Santa Fe officials have known for nearly a decade that the city, particularly its Southside, meets the well-agreed upon definition of a food desert: a low-income neighborhood that lacks easy access to healthy, affordable foods.
They have known for even longer, but perhaps paid less attention to a potentially more insidious, more dangerous phenomenon: The Southside is also filled with food swamps, defined as neighborhoods where unhealthy foods are more readily available than healthy foods.
>>Read More Coverage: Draining the Food Swamp
While there have been efforts, nearly all of them unsuccessful, to address the food desert issue, the Southside's food swamps remain less discussed.

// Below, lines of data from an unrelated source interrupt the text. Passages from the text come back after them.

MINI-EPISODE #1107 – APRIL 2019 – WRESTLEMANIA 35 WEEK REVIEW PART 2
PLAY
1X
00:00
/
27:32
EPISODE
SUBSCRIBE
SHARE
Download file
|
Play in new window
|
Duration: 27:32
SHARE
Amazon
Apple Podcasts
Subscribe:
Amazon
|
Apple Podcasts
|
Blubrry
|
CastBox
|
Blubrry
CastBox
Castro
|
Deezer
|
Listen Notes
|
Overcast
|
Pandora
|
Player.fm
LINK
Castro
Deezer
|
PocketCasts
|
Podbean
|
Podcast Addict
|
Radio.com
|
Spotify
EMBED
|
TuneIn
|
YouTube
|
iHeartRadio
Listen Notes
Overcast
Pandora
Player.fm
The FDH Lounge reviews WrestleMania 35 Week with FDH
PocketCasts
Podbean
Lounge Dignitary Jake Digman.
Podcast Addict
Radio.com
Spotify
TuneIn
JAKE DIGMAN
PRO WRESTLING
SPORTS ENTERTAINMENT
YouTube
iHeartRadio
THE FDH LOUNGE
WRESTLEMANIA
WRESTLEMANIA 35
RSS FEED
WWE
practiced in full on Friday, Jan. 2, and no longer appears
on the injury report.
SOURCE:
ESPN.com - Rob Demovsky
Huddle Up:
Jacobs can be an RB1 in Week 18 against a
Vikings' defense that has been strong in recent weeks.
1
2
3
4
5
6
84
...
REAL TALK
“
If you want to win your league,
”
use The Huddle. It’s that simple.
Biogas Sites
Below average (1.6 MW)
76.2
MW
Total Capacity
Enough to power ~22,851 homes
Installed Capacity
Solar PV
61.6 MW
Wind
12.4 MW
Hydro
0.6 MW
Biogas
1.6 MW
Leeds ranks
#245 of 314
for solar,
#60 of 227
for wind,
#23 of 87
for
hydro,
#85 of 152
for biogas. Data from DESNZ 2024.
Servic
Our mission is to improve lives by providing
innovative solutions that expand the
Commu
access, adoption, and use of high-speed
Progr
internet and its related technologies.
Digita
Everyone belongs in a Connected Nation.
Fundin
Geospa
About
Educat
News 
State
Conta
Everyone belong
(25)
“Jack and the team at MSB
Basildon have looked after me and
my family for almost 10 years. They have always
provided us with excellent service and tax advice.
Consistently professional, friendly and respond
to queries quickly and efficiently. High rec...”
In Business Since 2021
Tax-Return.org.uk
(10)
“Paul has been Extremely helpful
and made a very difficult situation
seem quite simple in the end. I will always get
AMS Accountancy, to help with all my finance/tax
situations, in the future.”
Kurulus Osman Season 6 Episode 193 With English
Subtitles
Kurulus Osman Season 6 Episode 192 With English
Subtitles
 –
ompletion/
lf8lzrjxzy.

Kristen Cooksey-Stowers, an adjunct professor and postdoctoral fellow at the University of Connecticut's Rudd Center for Food Policy and Obesity, spoke with SFR about the ways in which city leaders, activists and residents can change public policy to prevent or stop the expansion of food swamps in neighborhoods and about the importance of creating maps with a focus on the food swamp effect versus food deserts.
Katherine Lewin
Here are some of Cooksey-Stowers' suggestions to address food swamps and create healthier food environments:
– Create food swamp maps to identify "priority areas inspired by zoning regulations."
– Always make choices based on evidence. Not doing so "is not only potentially ineffective in reaching health goals, but also these things don't happen in a vacuum and there are politics around the industry. Fast food is very political. Without [the food swamp map] and assessment the backlash can actually undermine the policy effort."
– "If the fast food is already [in the community], then zoning regulations are still helpful because there are many types." Total bans on fast food restaurants are not the only option. "Temporary bans and quotas are also helpful. As we know, local governments have these choices." It's important that residents step up to pressure and support their elected officials in order to get zoning changes.
– "You can only make as much change as zoning policies allow. It's time to look at land use and zoning as a potential barrier and facilitator of these improvements… For the most part the municipalities that have been successful in introducing fast food regulations are predominantly white and affluent. … There are other things that are competing with [grocery stores] and if a community has not had healthy retail in a long time there will be a need for a culture shift and a culture change to adjust to those options."
– "The other policy tool is licensing. For [the unhealthy retail] that is already there, how can we set some standards on the within-store food environment in fast food restaurants to at least get a little bit closer in the right direction. These establishments have to pass certain requirements to renew their license. That involves an auditing process, so how can you introduce politics so that in the licensing renewal process, there is a nutrition and health focus?"